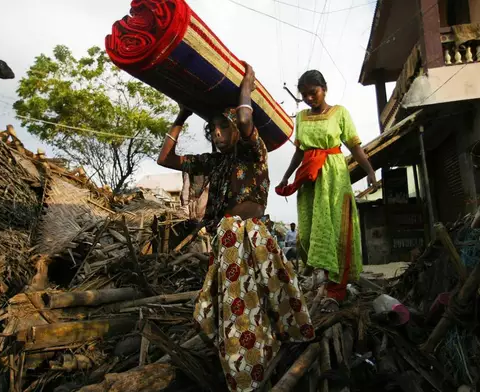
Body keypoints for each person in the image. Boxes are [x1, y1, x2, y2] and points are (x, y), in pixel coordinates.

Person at [157, 63, 314, 392]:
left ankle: (278, 359)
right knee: (238, 311)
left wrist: (246, 87)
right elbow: (165, 159)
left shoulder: (253, 153)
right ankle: (246, 374)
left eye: (221, 127)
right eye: (212, 128)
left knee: (269, 301)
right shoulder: (213, 161)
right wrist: (181, 116)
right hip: (227, 241)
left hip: (255, 236)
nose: (216, 133)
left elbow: (245, 120)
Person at [276, 70, 377, 308]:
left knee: (337, 229)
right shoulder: (301, 118)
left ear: (324, 88)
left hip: (334, 177)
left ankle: (336, 290)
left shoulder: (340, 113)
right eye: (305, 95)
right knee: (311, 230)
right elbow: (299, 151)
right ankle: (319, 277)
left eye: (313, 93)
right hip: (310, 179)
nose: (309, 98)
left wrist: (370, 171)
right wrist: (285, 177)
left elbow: (354, 146)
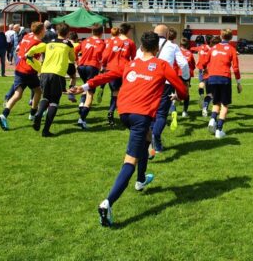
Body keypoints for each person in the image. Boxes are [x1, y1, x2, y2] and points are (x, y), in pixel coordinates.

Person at [70, 31, 188, 227]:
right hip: (140, 117)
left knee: (147, 137)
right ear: (157, 49)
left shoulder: (130, 64)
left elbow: (107, 75)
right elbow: (183, 92)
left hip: (124, 114)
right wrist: (178, 95)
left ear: (141, 47)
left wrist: (83, 87)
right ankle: (107, 202)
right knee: (129, 162)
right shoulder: (162, 65)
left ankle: (141, 180)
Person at [138, 25, 189, 154]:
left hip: (146, 81)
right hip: (165, 83)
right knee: (161, 113)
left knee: (148, 112)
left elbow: (136, 61)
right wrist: (185, 79)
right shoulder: (172, 46)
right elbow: (183, 64)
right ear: (166, 35)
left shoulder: (143, 46)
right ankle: (156, 136)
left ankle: (148, 139)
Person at [26, 23, 76, 137]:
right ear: (68, 33)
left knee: (46, 97)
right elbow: (73, 58)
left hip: (44, 73)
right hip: (57, 74)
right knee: (54, 101)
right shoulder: (68, 44)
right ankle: (46, 130)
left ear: (57, 32)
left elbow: (31, 51)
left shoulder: (49, 42)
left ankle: (38, 113)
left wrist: (37, 65)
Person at [0, 22, 45, 131]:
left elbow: (18, 49)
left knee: (17, 95)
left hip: (19, 69)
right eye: (44, 29)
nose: (45, 31)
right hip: (29, 71)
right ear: (41, 31)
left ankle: (3, 115)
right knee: (38, 91)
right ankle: (32, 114)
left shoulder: (27, 36)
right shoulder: (38, 42)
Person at [200, 29, 243, 138]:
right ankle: (219, 130)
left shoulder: (213, 48)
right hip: (224, 78)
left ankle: (212, 119)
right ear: (231, 38)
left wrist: (204, 69)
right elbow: (236, 68)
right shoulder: (232, 49)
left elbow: (203, 62)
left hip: (212, 78)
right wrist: (238, 82)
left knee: (216, 102)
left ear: (220, 36)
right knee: (224, 105)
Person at [101, 23, 136, 127]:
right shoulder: (130, 42)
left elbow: (105, 55)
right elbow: (133, 58)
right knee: (123, 93)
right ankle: (122, 114)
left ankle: (112, 112)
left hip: (111, 70)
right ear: (128, 31)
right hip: (123, 71)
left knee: (115, 92)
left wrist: (103, 65)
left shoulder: (111, 41)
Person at [75, 24, 106, 129]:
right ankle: (82, 119)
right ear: (101, 33)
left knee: (85, 86)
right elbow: (103, 56)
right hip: (92, 67)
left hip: (81, 67)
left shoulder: (85, 41)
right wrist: (102, 65)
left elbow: (75, 50)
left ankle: (81, 103)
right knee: (90, 93)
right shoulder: (102, 43)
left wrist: (76, 60)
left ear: (92, 32)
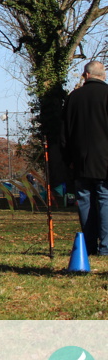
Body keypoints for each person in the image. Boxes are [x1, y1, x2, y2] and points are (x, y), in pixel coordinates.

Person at [62, 60, 108, 255]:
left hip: (80, 159)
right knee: (105, 200)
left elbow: (64, 132)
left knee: (85, 200)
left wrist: (68, 159)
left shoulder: (74, 97)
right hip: (105, 160)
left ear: (86, 75)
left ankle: (88, 246)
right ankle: (106, 247)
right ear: (103, 75)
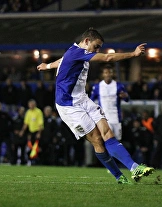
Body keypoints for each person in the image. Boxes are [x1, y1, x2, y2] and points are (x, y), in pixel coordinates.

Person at [37, 28, 154, 184]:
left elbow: (62, 60)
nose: (97, 50)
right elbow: (107, 58)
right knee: (97, 140)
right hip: (68, 106)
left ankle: (134, 168)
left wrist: (48, 66)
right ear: (86, 41)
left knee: (107, 133)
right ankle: (119, 177)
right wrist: (132, 54)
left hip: (82, 99)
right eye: (96, 46)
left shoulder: (74, 52)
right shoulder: (77, 52)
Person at [90, 64, 129, 141]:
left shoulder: (118, 86)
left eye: (110, 72)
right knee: (105, 141)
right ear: (103, 74)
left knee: (117, 141)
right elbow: (91, 101)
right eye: (106, 72)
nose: (108, 74)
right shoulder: (97, 86)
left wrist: (125, 96)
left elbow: (127, 99)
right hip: (103, 119)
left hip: (116, 118)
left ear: (112, 73)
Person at [19, 99, 44, 164]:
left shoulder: (38, 111)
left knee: (37, 147)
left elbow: (40, 123)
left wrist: (39, 133)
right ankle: (31, 161)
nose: (31, 106)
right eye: (30, 104)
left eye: (32, 104)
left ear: (35, 105)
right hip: (31, 132)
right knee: (31, 147)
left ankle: (38, 161)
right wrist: (22, 131)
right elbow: (26, 123)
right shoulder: (28, 112)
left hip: (37, 132)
----------------
Task objective: Repeat the listing above exactly, with no pictures.

Answer:
Body keypoints for each person in the image. Boxes are [x1, y1, x2, y2] and points are (x, y), in pixel coordinates.

Person at [157, 63, 314, 392]:
left ankle: (278, 359)
right knee: (238, 311)
left wrist: (246, 87)
right elbow: (165, 159)
left shoulder: (253, 153)
right ankle: (246, 374)
left eye: (221, 127)
right eye: (212, 128)
left knee: (269, 301)
right shoulder: (213, 161)
right wrist: (181, 116)
right hip: (227, 241)
left hip: (255, 236)
nose: (216, 133)
left elbow: (245, 120)
Person at [276, 70, 377, 308]:
left knee: (337, 229)
right shoulder: (301, 118)
left ear: (324, 88)
left hip: (334, 177)
left ankle: (336, 290)
left shoulder: (340, 113)
right eye: (305, 95)
right knee: (311, 230)
right elbow: (299, 151)
right ankle: (319, 277)
left eye: (313, 93)
right hip: (310, 179)
nose: (309, 98)
left wrist: (370, 171)
right wrist: (285, 177)
left elbow: (354, 146)
Body keypoints for each person in the image. Boxes are [x1, y1, x2, y2] and points are (x, y), in pixel coordinates.

Person at [70, 31, 188, 227]:
right hip: (140, 117)
left knee: (147, 137)
right ear: (157, 49)
left shoulder: (130, 64)
left elbow: (107, 75)
right elbow: (183, 92)
left hip: (124, 114)
right wrist: (178, 95)
left ear: (141, 47)
left wrist: (83, 87)
right ankle: (107, 202)
right knee: (129, 162)
right shoulder: (162, 65)
left ankle: (141, 180)
Person at [138, 25, 189, 154]:
left hip: (146, 81)
right hip: (165, 83)
right knee: (161, 113)
left knee: (148, 112)
left elbow: (136, 61)
right wrist: (185, 79)
right shoulder: (172, 46)
right elbow: (183, 64)
right ear: (166, 35)
left shoulder: (143, 46)
right ankle: (156, 136)
left ankle: (148, 139)
Person at [26, 23, 76, 137]:
right ear: (68, 33)
left knee: (46, 97)
right elbow: (73, 58)
left hip: (44, 73)
right hip: (57, 74)
right knee: (54, 101)
right shoulder: (68, 44)
right ankle: (46, 130)
left ear: (57, 32)
left elbow: (31, 51)
left shoulder: (49, 42)
left ankle: (38, 113)
left wrist: (37, 65)
Person at [0, 22, 45, 131]:
left elbow: (18, 49)
left knee: (17, 95)
left hip: (19, 69)
right eye: (44, 29)
nose: (45, 31)
right hip: (29, 71)
right ear: (41, 31)
left ankle: (3, 115)
right knee: (38, 91)
right ankle: (32, 114)
left shoulder: (27, 36)
right shoulder: (38, 42)
Person at [200, 29, 243, 138]:
right ankle: (219, 130)
left shoulder: (213, 48)
right hip: (224, 78)
left ankle: (212, 119)
right ear: (231, 38)
left wrist: (204, 69)
right elbow: (236, 68)
right shoulder: (232, 49)
left elbow: (203, 62)
left hip: (212, 78)
right wrist: (238, 82)
left knee: (216, 102)
left ear: (220, 36)
right knee: (224, 105)
Person at [101, 23, 136, 127]:
right shoulder: (130, 42)
left elbow: (105, 55)
right elbow: (133, 58)
right knee: (123, 93)
right ankle: (122, 114)
left ankle: (112, 112)
left hip: (111, 70)
right ear: (128, 31)
right hip: (123, 71)
left knee: (115, 92)
left wrist: (103, 65)
left shoulder: (111, 41)
Person at [75, 24, 106, 129]:
right ankle: (82, 119)
right ear: (101, 33)
left knee: (85, 86)
right elbow: (103, 56)
right hip: (92, 67)
left hip: (81, 67)
left shoulder: (85, 41)
right wrist: (102, 65)
left elbow: (75, 50)
left ankle: (81, 103)
right knee: (90, 93)
right shoulder: (102, 43)
left wrist: (76, 60)
left ear: (92, 32)
Body keypoints for each person in the image. Boxes are [x1, y1, x2, y2] and points are (x, y), in pixel coordinates.

Person at [62, 60, 108, 255]:
left hip: (80, 159)
right knee: (105, 200)
left elbow: (64, 132)
left knee: (85, 200)
left wrist: (68, 159)
left shoulder: (74, 97)
right hip: (105, 160)
left ear: (86, 75)
left ankle: (88, 246)
right ankle: (106, 247)
right ear: (103, 75)
Body keypoints for each person in the image. Boxes are [x1, y1, x2, y2] and points are (x, y), in pixel coordinates.

Person at [37, 28, 154, 184]:
left elbow: (62, 60)
nose: (97, 50)
right elbow: (107, 58)
right knee: (97, 140)
right hip: (68, 106)
left ankle: (134, 168)
left wrist: (48, 66)
right ear: (86, 41)
left knee: (107, 133)
right ankle: (119, 177)
right wrist: (132, 54)
left hip: (82, 99)
right eye: (96, 46)
left shoulder: (74, 52)
right shoulder: (77, 52)
Person at [90, 64, 129, 141]:
left shoulder: (118, 86)
left eye: (110, 72)
right knee: (105, 141)
right ear: (103, 74)
left knee: (117, 141)
right elbow: (91, 101)
right eye: (106, 72)
nose: (108, 74)
right shoulder: (97, 86)
left wrist: (125, 96)
left elbow: (127, 99)
right hip: (103, 119)
left hip: (116, 118)
left ear: (112, 73)
Person at [19, 99, 44, 164]:
left shoulder: (38, 111)
left knee: (37, 147)
left elbow: (40, 123)
left wrist: (39, 133)
right ankle: (31, 161)
nose: (31, 106)
right eye: (30, 104)
left eye: (32, 104)
left ear: (35, 105)
right hip: (31, 132)
right knee: (31, 147)
left ankle: (38, 161)
right wrist: (22, 131)
right elbow: (26, 123)
right shoulder: (28, 112)
left hip: (37, 132)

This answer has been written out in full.